I nodded incredulously and sniffed his breath as we headed for the lobby. This, from the guy who stumbled in at 3 a.m. the night before, handing each of my other two roommates and me a rose before collapsing in bed.

I guess this is divine rodent karma for bad-mouthing the campus squirrels last week. I now have a mouse problem in my room. Eyewitness friends and guests describe it as white-beige-tannish fluffball about “this size!” (hands cupped to the size of, ironically, a computer mouse). There was a brief debate over whether it was rat or mouse, but thanks to Wikipedia, we can definitely conclude it’s too small to qualify as a rat.

We filled out a maintenance request form with the night-shift man. He seemed more preoccupied with keeping intoxicated students from getting to their rooms than with finding mouse traps for our uninvited guest.

Night Man, uninterested: “We don’t have any traps. You’ll have to wait until the morning when maintenance comes. They might know what to do.”

I must say, it must take either enormous confidence or great foresight for a building with more than 700 residents to not have any spare mousetraps for emergencies. In situations such as these, are our landlords placing proper priority on residents? Getting in and out of the dormitory is like escaping a maximum-security prison, while regard toward pest control is a minor afterthought.

It didn’t help that on Unofficial weekend, each resident in the building was allowed to have only one guest stay the night. Everyone’s rooms were filled with guests, leaving my sleeping options rather slim at 4 a.m. So my roommates and our overnight friends camped out on the floor lounge, some of them opting to sit on tabletops to minimize the risk of rabid mouse encounter.

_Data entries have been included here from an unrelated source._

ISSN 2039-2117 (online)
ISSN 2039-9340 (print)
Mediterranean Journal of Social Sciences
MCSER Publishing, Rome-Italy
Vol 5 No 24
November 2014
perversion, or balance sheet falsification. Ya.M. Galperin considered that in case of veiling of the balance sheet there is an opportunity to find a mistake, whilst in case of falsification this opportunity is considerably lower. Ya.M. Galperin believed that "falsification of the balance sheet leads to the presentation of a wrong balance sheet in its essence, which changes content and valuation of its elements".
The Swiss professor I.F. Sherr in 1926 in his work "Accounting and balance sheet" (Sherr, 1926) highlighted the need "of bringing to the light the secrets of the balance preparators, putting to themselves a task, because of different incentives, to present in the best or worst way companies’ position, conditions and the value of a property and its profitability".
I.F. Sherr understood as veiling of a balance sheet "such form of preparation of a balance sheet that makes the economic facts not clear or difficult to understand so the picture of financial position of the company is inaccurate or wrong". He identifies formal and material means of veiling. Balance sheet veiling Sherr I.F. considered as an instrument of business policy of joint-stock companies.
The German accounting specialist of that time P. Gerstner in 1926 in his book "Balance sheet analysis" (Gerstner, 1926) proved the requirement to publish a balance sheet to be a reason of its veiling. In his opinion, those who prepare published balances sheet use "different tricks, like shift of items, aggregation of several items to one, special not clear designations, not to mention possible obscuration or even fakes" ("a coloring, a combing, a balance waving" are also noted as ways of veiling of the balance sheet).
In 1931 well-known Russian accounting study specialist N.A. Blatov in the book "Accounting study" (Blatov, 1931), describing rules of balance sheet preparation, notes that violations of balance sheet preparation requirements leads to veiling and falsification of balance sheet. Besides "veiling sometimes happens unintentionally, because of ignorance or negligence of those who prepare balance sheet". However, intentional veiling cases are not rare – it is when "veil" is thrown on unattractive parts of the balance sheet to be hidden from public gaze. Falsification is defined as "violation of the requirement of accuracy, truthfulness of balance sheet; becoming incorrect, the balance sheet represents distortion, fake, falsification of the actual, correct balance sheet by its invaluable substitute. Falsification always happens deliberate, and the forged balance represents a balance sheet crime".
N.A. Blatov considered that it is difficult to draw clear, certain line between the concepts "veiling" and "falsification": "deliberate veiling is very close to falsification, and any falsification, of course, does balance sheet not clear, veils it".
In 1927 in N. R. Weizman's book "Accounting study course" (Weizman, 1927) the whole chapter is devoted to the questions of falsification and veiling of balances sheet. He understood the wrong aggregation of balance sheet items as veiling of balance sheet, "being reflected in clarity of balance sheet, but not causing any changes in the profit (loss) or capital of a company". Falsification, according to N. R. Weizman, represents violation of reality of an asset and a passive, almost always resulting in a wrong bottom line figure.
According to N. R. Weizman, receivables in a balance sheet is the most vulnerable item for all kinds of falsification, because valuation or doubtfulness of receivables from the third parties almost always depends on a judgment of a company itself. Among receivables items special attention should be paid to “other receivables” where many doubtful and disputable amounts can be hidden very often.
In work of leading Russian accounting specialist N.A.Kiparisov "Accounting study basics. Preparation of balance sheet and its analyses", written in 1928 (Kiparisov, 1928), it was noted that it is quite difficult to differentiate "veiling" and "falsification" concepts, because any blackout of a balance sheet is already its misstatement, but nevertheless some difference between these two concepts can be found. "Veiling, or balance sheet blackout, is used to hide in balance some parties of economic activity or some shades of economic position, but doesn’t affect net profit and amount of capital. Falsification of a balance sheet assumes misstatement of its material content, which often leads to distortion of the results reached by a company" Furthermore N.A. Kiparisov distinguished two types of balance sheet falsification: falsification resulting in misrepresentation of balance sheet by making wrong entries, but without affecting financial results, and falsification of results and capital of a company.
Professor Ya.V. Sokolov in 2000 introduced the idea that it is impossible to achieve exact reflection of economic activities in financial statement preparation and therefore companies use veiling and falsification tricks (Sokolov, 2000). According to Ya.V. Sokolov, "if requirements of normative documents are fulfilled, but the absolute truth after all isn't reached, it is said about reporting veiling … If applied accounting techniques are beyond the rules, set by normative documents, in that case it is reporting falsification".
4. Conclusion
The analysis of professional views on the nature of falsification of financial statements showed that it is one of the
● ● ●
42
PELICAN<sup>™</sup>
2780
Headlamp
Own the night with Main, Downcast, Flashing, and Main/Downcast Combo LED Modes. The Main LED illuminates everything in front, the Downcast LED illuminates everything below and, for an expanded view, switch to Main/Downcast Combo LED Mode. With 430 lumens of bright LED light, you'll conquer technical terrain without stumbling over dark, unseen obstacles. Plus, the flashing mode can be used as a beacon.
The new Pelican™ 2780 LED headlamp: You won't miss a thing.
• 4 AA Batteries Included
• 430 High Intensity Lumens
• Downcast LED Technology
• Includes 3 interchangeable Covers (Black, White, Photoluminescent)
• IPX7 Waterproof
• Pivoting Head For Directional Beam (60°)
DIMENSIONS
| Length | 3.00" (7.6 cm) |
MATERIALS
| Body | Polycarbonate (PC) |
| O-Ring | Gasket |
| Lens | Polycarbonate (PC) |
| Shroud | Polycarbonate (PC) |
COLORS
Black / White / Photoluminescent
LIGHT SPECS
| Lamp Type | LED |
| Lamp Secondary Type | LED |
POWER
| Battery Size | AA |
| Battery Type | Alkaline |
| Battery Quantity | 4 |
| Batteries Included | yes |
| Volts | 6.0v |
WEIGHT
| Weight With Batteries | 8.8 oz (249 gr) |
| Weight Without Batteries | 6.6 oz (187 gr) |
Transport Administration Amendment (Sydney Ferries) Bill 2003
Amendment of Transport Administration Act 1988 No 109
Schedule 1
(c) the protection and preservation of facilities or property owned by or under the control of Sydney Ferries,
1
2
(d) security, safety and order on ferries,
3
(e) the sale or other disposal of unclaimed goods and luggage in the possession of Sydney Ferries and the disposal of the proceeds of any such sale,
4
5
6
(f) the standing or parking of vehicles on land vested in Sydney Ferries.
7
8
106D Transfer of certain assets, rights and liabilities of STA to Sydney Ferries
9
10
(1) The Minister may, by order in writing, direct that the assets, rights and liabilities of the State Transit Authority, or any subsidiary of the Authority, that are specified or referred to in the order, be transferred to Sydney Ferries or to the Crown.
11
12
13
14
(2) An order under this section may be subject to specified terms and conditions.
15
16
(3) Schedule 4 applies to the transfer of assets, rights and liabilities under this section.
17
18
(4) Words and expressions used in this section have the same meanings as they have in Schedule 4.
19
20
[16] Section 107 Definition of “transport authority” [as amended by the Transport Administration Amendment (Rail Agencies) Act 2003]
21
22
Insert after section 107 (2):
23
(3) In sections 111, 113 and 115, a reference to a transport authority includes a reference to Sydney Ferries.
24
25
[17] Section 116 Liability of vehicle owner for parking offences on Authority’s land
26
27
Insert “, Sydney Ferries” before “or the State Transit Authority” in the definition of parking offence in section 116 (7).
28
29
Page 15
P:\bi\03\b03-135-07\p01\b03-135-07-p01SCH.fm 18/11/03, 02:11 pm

We haven’t seen the mouse since its daring foray into the clothes heap, and given my roommate’s infrequent laundry habits – well, let’s just say the fermenting gym socks could have done the mouse in.

Either way, I’m not too keen on spending too much time in my room until our guest is gone. I’m not entirely sure when or how maintenance will go about finding it; I just hope this can be solved diplomatically.

Mouse, if you’re reading this, I have powerful, powerful friends. Friends with cats. Friends with snakes. Let’s be civil and call it even. I’ve given you your cookies, milk, free room and board. It’s time you mooched off someone else’s floor-strewn pizza crust.

Get out now, or there might be an accident after my afternoon nap and juicebox.

Henry is a freshman in Business. He’s a bit cranky from not getting his sleep and would like some cookies with a glass of milk. Oh, and could he have a twisty straw too?